De notar que a alusão a “funções” quanto à atividade vedada abrangerá qualquer tipo de atividades profissionais a exercer, onerosa ou gratuitamente, nas empresas referidas no n.º 1 do art.º 10.º da Lei n.º 52/2019, de 31 de julho, aí se incluindo órgãos sociais, contratos de trabalho ou contratos de prestação de serviços, por exemplo.

No plano internacional, o n.º 4 do art.º 10.º da Lei n.º 52/2019, de 31 de julho igualmente veda a possibilidade de os titulares de cargos políticos de natureza executiva exercerem, pelo período de três anos contado a partir da data da cessação do mandato, quaisquer funções de trabalho subordinado ou consultadoria em organizações internacionais com quem tenham estabelecido relações institucionais em representação da República Portuguesa. A lei exceciona, no entanto, no n.º 5 do art.º 10.º, o exercício de funções: (i) nas instituições da União Europeia; (ii) nas organizações do sistema das Nações Unidas; (iii) decorrentes de regresso a carreira anterior; (iv) em caso de ingresso por concurso; (v) em caso de indicação pelo Estado Português ou em sua representação.

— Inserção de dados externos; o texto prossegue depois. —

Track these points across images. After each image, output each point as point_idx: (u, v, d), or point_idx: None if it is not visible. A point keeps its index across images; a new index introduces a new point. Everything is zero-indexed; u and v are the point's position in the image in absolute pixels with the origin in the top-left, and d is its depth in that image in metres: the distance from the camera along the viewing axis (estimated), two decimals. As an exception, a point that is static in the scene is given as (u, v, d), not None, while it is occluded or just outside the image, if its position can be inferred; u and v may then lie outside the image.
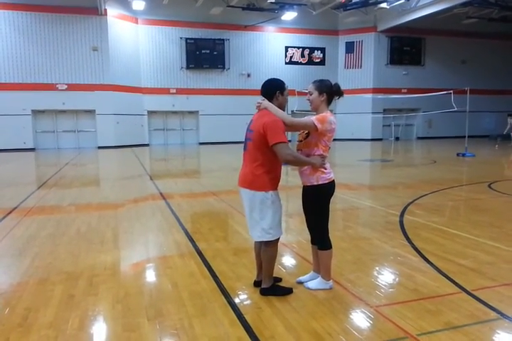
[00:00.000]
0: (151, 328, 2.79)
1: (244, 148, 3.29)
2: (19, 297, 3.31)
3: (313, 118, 3.17)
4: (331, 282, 3.40)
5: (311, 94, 3.32)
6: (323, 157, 3.22)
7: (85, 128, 22.96)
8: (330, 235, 3.40)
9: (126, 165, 14.90)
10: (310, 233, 3.49)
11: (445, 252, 4.25)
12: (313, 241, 3.50)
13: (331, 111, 3.36)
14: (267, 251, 3.25)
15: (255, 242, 3.42)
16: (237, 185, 3.34)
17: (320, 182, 3.25)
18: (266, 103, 3.19)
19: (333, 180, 3.33)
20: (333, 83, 3.35)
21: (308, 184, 3.28)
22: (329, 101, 3.33)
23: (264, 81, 3.30)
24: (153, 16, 23.46)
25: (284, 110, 3.26)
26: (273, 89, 3.23)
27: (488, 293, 3.23)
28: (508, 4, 21.69)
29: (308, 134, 3.25)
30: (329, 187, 3.30)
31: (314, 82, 3.36)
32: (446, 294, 3.24)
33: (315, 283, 3.41)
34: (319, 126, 3.14)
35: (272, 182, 3.20)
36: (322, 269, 3.41)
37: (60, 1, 20.76)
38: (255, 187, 3.15)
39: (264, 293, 3.28)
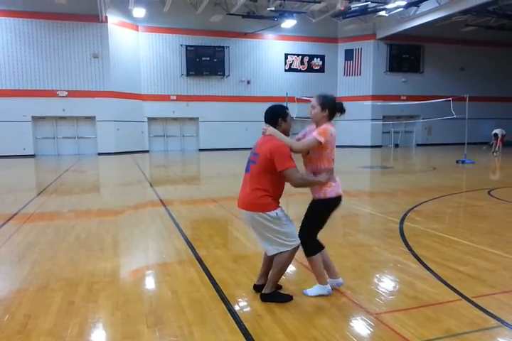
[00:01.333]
0: (150, 335, 2.78)
1: (247, 170, 3.30)
2: (19, 303, 3.30)
3: (314, 135, 3.17)
4: (328, 286, 3.40)
5: (313, 108, 3.32)
6: (329, 171, 3.24)
7: (85, 135, 23.00)
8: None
9: (126, 171, 14.91)
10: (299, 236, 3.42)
11: (445, 259, 4.25)
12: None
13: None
14: (283, 258, 3.23)
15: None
16: (237, 206, 3.31)
17: (327, 196, 3.27)
18: (271, 129, 3.21)
19: (341, 195, 3.34)
20: (336, 101, 3.36)
21: (316, 198, 3.31)
22: (331, 117, 3.34)
23: (266, 109, 3.32)
24: (154, 24, 23.61)
25: (288, 135, 3.27)
26: (275, 117, 3.26)
27: (488, 301, 3.23)
28: (505, 12, 21.84)
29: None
30: (335, 202, 3.32)
31: (318, 96, 3.35)
32: (446, 301, 3.23)
33: (313, 289, 3.41)
34: (322, 139, 3.14)
35: (275, 202, 3.22)
36: (315, 275, 3.41)
37: (61, 8, 20.90)
38: (262, 210, 3.15)
39: (265, 299, 3.28)
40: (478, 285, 3.57)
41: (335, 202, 3.31)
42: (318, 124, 3.33)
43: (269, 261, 3.41)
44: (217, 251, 4.69)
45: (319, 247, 3.42)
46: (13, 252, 4.76)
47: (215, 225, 6.29)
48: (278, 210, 3.20)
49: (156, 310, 3.15)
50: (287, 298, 3.30)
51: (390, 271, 4.00)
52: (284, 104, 3.35)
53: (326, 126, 3.23)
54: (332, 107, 3.31)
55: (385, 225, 5.90)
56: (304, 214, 3.44)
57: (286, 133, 3.26)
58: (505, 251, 4.49)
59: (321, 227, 3.39)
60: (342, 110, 3.37)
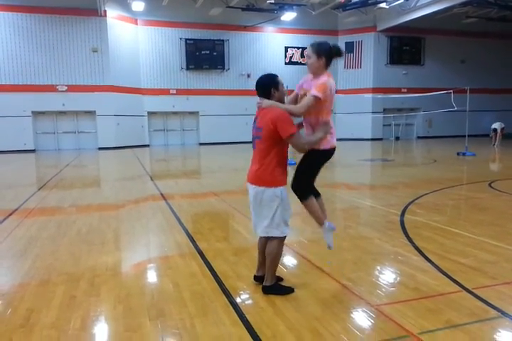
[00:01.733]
0: (152, 328, 2.80)
1: (254, 147, 3.28)
2: (21, 298, 3.32)
3: (313, 93, 3.11)
4: (326, 223, 3.54)
5: (309, 57, 3.25)
6: (325, 124, 3.24)
7: (86, 130, 22.99)
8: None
9: (126, 166, 14.90)
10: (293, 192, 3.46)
11: (446, 251, 4.25)
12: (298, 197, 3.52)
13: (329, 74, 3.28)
14: (273, 248, 3.25)
15: (260, 239, 3.44)
16: (245, 181, 3.34)
17: (321, 148, 3.30)
18: (266, 102, 3.17)
19: (335, 146, 3.36)
20: (331, 45, 3.28)
21: (311, 148, 3.29)
22: (328, 64, 3.25)
23: (256, 81, 3.26)
24: (153, 17, 23.48)
25: (283, 103, 3.24)
26: (267, 88, 3.20)
27: (489, 292, 3.23)
28: (507, 4, 21.69)
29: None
30: (329, 153, 3.36)
31: (312, 44, 3.27)
32: (447, 293, 3.24)
33: (325, 235, 3.61)
34: (322, 95, 3.10)
35: (281, 177, 3.21)
36: (314, 219, 3.54)
37: (59, 2, 20.78)
38: (266, 184, 3.16)
39: (267, 291, 3.29)
40: (479, 276, 3.57)
41: (329, 152, 3.35)
42: (315, 74, 3.26)
43: (262, 250, 3.44)
44: (218, 244, 4.70)
45: (312, 193, 3.47)
46: (15, 247, 4.77)
47: (216, 219, 6.30)
48: (282, 188, 3.20)
49: (158, 303, 3.16)
50: (288, 290, 3.32)
51: (390, 263, 4.01)
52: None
53: (324, 80, 3.16)
54: (328, 54, 3.22)
55: (385, 218, 5.90)
56: (297, 165, 3.49)
57: (281, 101, 3.22)
58: (506, 243, 4.50)
59: (314, 176, 3.44)
60: (339, 53, 3.28)
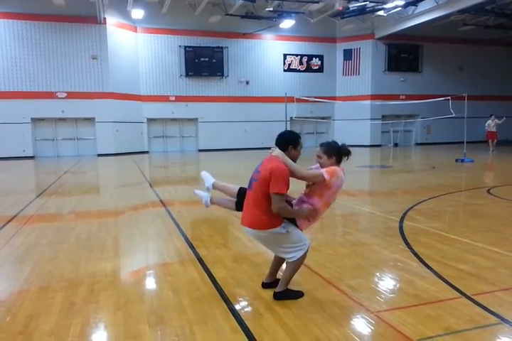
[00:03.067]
0: (152, 335, 2.79)
1: (249, 187, 3.32)
2: (20, 305, 3.31)
3: (323, 171, 3.22)
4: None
5: (320, 158, 3.37)
6: (314, 211, 3.25)
7: (85, 136, 23.00)
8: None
9: (125, 172, 14.91)
10: None
11: (445, 257, 4.26)
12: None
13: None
14: (300, 259, 3.27)
15: None
16: (241, 224, 3.34)
17: (297, 224, 3.30)
18: (278, 152, 3.20)
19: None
20: (340, 144, 3.40)
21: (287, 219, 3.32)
22: (339, 162, 3.39)
23: (280, 133, 3.33)
24: (153, 25, 23.61)
25: (295, 162, 3.28)
26: (287, 143, 3.25)
27: (488, 298, 3.24)
28: (503, 11, 21.87)
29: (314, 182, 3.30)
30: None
31: (322, 145, 3.41)
32: (446, 299, 3.25)
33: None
34: (328, 178, 3.18)
35: (277, 218, 3.21)
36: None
37: (59, 10, 20.89)
38: (268, 227, 3.17)
39: (278, 297, 3.30)
40: (478, 282, 3.58)
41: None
42: None
43: (278, 260, 3.48)
44: (218, 251, 4.70)
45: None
46: (14, 254, 4.76)
47: (216, 225, 6.30)
48: (283, 224, 3.20)
49: (158, 310, 3.16)
50: (299, 295, 3.34)
51: (390, 269, 4.01)
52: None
53: (337, 168, 3.27)
54: (337, 153, 3.36)
55: (384, 224, 5.91)
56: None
57: (294, 160, 3.26)
58: (505, 249, 4.51)
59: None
60: (347, 153, 3.41)
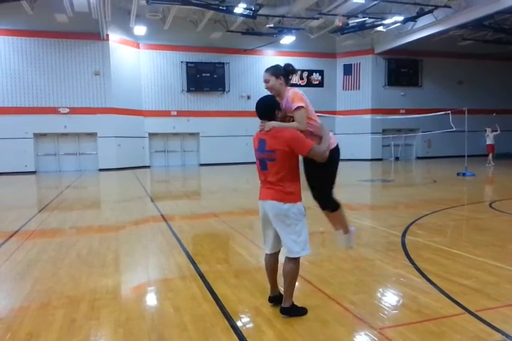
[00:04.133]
0: (153, 352, 2.76)
1: (263, 168, 3.23)
2: (20, 322, 3.29)
3: (294, 105, 3.25)
4: (352, 228, 3.85)
5: (267, 82, 3.38)
6: (322, 128, 3.38)
7: (87, 151, 23.09)
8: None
9: (127, 187, 14.92)
10: (318, 202, 3.65)
11: (447, 272, 4.23)
12: (322, 207, 3.68)
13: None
14: (291, 267, 3.21)
15: (267, 258, 3.41)
16: (260, 199, 3.30)
17: (332, 147, 3.40)
18: (269, 124, 3.18)
19: (338, 144, 3.51)
20: (284, 64, 3.47)
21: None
22: (287, 82, 3.41)
23: (256, 102, 3.30)
24: (155, 41, 23.92)
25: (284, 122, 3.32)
26: (272, 109, 3.23)
27: (492, 314, 3.21)
28: (501, 26, 22.13)
29: (292, 118, 3.32)
30: (337, 151, 3.50)
31: (267, 70, 3.43)
32: (450, 315, 3.21)
33: (343, 241, 3.83)
34: (303, 104, 3.25)
35: (300, 192, 3.22)
36: (340, 226, 3.74)
37: (63, 26, 21.21)
38: (289, 200, 3.13)
39: (286, 313, 3.26)
40: (481, 298, 3.55)
41: (336, 150, 3.49)
42: (280, 95, 3.37)
43: (271, 269, 3.41)
44: (219, 267, 4.68)
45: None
46: (15, 269, 4.75)
47: (217, 240, 6.28)
48: (301, 203, 3.21)
49: (159, 327, 3.14)
50: (303, 312, 3.30)
51: (392, 285, 3.98)
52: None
53: (292, 92, 3.32)
54: (284, 73, 3.40)
55: (386, 238, 5.89)
56: (307, 182, 3.57)
57: (283, 120, 3.29)
58: (508, 264, 4.48)
59: (334, 181, 3.60)
60: (294, 71, 3.46)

O regime sancionatório da Lei n.º 52/2019, de 31 de julho abrange o membro do Governo que cessou funções e a entidade que o contrate. Nos termos dos números 3 e 4 do art.º 11.º, a infração ao disposto no artigo 10.º determina: (i) para o antigo titular de cargo político, a inibição para o exercício de cargos políticos e de altos cargos públicos por um período de três a cinco anos; (ii) para as entidades que contratem antigos titulares de cargos políticos em violação do regime, a proibição de beneficiarem de quaisquer incentivos financeiros ou de sistemas de incentivos e benefícios fiscais de natureza contratual por um período de três a cinco anos.